Smother follows, and introduces the theme of self-deprecation and personal criticism. It was the first single from the album - released in October 2012. 'I'm a suffocator' is repeated like a child writing lines for bad behavior. It climaxes with tribal and warlike drums and closes beautifully with a gently strummed acoustic guitar that delivers a swift change of melody and represents a significant understanding of composition. It also highlights the influence that drummer, Aguilella, has had in adding emphasis at precisely the right moment and never excessively.

The album is lyrically unapologetic and cathartic. There is a visual rawness to the words forcing the listener to feel and see suffering. In Still, the second single, released in January, we hear, with onomatopoeic aggression, about how 'hate is spitting out each others mouths'.

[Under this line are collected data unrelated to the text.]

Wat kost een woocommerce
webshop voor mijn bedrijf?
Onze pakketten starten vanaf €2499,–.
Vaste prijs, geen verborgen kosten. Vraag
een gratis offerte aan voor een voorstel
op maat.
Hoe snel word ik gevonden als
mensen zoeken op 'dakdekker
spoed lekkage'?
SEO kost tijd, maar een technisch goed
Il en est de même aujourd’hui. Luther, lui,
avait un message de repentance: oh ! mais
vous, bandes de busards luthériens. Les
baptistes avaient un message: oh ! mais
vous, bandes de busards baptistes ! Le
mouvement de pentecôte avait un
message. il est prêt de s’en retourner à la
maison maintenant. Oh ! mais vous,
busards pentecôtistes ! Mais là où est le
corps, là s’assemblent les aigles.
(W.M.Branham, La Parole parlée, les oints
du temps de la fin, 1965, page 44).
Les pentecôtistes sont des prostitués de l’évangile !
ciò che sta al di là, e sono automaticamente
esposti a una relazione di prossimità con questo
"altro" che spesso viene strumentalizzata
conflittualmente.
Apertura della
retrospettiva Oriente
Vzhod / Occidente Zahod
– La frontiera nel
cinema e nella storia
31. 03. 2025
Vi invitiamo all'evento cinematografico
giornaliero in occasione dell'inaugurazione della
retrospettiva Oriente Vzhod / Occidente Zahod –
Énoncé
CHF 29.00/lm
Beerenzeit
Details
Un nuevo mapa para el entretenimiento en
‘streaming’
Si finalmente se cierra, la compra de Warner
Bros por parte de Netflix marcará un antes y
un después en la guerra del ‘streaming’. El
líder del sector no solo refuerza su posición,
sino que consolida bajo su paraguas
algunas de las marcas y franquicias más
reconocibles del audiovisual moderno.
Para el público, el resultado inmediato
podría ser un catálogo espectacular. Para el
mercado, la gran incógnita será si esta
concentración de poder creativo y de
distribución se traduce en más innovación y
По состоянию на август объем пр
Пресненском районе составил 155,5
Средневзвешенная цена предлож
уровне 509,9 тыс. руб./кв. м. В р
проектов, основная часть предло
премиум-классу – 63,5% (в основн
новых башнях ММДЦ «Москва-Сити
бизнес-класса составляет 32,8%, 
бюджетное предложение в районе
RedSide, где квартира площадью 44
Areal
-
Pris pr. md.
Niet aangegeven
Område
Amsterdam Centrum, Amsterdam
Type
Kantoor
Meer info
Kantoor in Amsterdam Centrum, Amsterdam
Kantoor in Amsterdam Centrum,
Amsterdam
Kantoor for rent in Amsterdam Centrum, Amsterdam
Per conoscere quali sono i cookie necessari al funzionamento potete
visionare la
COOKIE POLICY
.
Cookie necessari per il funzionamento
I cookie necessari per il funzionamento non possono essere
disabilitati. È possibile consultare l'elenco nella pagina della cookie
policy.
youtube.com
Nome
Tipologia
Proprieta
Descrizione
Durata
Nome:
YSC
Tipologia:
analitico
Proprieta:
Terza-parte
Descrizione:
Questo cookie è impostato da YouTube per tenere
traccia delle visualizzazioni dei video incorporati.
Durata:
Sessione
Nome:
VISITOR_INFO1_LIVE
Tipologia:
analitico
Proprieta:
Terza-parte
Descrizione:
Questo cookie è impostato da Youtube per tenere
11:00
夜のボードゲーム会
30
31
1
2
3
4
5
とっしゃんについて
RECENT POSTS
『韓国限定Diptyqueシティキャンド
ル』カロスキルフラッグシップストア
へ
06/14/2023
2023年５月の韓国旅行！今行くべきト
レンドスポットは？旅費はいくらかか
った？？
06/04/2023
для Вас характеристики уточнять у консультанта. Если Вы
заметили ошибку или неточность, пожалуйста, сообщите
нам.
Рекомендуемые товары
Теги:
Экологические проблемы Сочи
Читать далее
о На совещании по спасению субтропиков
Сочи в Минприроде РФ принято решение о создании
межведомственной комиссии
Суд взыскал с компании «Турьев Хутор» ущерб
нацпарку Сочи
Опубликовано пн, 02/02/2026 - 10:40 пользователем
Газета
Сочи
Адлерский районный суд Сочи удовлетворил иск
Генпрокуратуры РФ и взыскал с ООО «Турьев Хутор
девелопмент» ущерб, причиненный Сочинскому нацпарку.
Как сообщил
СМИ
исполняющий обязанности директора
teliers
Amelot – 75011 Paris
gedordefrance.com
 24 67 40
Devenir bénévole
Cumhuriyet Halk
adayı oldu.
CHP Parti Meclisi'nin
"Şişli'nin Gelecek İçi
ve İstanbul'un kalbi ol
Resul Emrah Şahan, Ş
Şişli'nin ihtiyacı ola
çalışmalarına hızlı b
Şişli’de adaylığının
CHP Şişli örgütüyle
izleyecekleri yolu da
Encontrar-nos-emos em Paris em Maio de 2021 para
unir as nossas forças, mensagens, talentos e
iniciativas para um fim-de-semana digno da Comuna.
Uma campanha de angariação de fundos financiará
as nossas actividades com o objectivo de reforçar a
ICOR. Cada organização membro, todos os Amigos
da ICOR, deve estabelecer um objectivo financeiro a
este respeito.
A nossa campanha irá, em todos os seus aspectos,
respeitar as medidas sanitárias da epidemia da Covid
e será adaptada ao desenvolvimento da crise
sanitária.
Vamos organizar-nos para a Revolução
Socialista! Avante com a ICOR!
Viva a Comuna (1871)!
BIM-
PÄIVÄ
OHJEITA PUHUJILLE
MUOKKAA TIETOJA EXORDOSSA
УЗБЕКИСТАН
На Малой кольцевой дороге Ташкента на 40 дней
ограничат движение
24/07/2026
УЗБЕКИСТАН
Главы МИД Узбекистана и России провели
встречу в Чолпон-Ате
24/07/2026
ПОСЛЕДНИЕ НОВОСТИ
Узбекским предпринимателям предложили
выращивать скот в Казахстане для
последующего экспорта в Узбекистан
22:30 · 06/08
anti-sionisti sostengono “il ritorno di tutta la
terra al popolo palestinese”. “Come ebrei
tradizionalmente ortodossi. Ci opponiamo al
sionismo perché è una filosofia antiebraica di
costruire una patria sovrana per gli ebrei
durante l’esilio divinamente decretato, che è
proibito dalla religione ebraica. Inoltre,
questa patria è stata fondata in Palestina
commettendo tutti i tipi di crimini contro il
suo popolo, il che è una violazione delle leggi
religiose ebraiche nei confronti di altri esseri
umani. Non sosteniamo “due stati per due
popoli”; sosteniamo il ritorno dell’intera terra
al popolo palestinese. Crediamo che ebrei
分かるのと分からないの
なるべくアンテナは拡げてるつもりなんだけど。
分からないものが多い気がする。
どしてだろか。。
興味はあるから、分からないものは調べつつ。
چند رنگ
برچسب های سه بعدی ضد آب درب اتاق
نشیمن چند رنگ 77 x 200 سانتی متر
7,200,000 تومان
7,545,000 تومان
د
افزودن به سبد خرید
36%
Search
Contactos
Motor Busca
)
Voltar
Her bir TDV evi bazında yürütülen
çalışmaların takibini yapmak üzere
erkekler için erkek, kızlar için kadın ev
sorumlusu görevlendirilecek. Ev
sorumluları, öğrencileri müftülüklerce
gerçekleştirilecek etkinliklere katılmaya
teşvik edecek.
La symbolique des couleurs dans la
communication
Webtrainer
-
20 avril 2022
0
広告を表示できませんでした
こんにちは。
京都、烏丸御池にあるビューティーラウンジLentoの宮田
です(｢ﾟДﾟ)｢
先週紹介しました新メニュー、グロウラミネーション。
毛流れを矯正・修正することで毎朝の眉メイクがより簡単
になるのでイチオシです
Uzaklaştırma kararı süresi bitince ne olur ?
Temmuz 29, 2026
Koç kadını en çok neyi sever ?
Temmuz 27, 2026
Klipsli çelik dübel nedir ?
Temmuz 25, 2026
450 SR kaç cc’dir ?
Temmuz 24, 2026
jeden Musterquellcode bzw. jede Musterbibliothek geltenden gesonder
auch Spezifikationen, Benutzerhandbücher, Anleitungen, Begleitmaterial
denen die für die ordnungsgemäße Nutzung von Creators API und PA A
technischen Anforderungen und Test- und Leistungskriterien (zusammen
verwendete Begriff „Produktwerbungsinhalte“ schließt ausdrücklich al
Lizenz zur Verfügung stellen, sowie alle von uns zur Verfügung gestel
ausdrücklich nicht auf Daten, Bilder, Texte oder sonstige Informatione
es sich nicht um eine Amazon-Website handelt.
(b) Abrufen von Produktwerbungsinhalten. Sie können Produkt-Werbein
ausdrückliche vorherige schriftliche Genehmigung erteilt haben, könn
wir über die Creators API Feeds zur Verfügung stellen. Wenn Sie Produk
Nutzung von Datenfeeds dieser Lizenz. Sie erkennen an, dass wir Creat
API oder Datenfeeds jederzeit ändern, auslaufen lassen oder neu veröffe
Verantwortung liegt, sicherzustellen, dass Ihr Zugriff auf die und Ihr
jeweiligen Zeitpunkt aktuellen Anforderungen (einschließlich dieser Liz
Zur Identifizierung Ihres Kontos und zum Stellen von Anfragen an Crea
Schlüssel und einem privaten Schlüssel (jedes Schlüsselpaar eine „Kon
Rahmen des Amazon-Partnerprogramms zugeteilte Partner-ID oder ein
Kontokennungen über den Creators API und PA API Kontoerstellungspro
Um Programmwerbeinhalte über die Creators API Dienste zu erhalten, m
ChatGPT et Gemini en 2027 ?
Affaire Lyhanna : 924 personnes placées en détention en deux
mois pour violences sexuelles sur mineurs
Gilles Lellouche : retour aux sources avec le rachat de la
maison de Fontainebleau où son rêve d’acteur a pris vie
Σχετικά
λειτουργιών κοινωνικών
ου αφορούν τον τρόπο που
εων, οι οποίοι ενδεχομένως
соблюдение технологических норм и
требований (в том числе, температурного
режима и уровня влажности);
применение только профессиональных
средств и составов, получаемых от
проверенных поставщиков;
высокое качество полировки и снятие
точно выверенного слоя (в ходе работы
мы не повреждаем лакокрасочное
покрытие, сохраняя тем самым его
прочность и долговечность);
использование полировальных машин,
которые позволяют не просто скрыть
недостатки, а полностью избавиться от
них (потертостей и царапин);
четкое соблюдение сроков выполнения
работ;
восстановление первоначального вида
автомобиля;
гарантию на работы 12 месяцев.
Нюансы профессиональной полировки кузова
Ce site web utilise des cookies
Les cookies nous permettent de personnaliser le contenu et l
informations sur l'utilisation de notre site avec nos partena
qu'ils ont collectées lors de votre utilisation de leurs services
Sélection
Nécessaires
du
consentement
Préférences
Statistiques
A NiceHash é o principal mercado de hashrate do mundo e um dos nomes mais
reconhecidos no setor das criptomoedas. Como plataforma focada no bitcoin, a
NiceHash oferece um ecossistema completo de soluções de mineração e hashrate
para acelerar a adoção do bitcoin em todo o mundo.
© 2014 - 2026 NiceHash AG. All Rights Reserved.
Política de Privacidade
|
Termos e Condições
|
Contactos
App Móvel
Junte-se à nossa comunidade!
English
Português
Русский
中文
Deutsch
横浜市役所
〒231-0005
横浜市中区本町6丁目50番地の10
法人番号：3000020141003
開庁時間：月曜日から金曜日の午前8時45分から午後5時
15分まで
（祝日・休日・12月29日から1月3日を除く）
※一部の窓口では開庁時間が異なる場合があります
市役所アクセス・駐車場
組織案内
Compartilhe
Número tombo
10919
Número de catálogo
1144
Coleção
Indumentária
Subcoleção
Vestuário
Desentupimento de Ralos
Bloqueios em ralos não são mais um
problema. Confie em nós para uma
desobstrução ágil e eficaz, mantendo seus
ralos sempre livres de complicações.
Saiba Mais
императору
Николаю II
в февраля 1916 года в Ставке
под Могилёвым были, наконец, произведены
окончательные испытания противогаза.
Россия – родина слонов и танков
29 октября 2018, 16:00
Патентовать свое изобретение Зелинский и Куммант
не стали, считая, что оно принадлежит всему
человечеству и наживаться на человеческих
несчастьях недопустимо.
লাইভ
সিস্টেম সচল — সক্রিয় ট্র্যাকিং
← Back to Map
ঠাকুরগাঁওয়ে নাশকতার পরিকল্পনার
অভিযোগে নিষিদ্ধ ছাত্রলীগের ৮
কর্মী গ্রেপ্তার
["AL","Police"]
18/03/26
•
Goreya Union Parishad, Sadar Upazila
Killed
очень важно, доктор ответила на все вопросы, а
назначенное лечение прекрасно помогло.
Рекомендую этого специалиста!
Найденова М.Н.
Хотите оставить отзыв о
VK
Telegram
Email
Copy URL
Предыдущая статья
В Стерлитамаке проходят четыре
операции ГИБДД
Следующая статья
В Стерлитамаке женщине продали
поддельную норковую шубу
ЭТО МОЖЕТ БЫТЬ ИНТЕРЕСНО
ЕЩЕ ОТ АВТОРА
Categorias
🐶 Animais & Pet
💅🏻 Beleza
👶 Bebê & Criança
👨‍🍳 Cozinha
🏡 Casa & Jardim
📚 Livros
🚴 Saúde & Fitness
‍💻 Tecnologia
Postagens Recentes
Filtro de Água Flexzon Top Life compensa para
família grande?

Human jumps out as a song seemingly out of kilter with the more formulaic songs it neighbors. It has a rushing chorus without ever feeling out of control and a heavy piano plod at the end.

It was in Touch that I began to really think about the production of the record. It feels free from the heavy hand of a mercenary producer. The songs are allowed to develop naturally and slowly and close with dignified patience. There are no blockbusting choruses and anthemic heights. It has an easiness to it that emits creative maturity and corporate seclusion.

One striking moment is in Amsterdam just before 1:30 where all of the instruments cut out and leave a solitary voice amid piercing silence. At this point it feels as though the sound has not only been sucked from the song, but also from your world. It is in this song that we hear the confession, 'I've been thinking that I should see someone... Just to find out if I'm alright' - I couldn't help but agree.

It closes with Shallows which takes dramatic tacks between ghostly drawn out verses and broken feeling choruses.

This is an album of profound beauty. It creates an atmosphere that runs throughout and takes the listener inside a finely crafted space - an environment in which the songs can comfortably languish. It is utterly disarming in its lack of compromise and candid resignation to heartbreak and pain - each song is a festering bruise. My only worry is the danger of Tonra 'recovering'. Surely this fine balance couldn't exist under any circumstance other than in the midst of trauma.

9/10

Daughter will be releasing their debut full length, If You Leave, on March 18th here in Europe and April 30th in the US.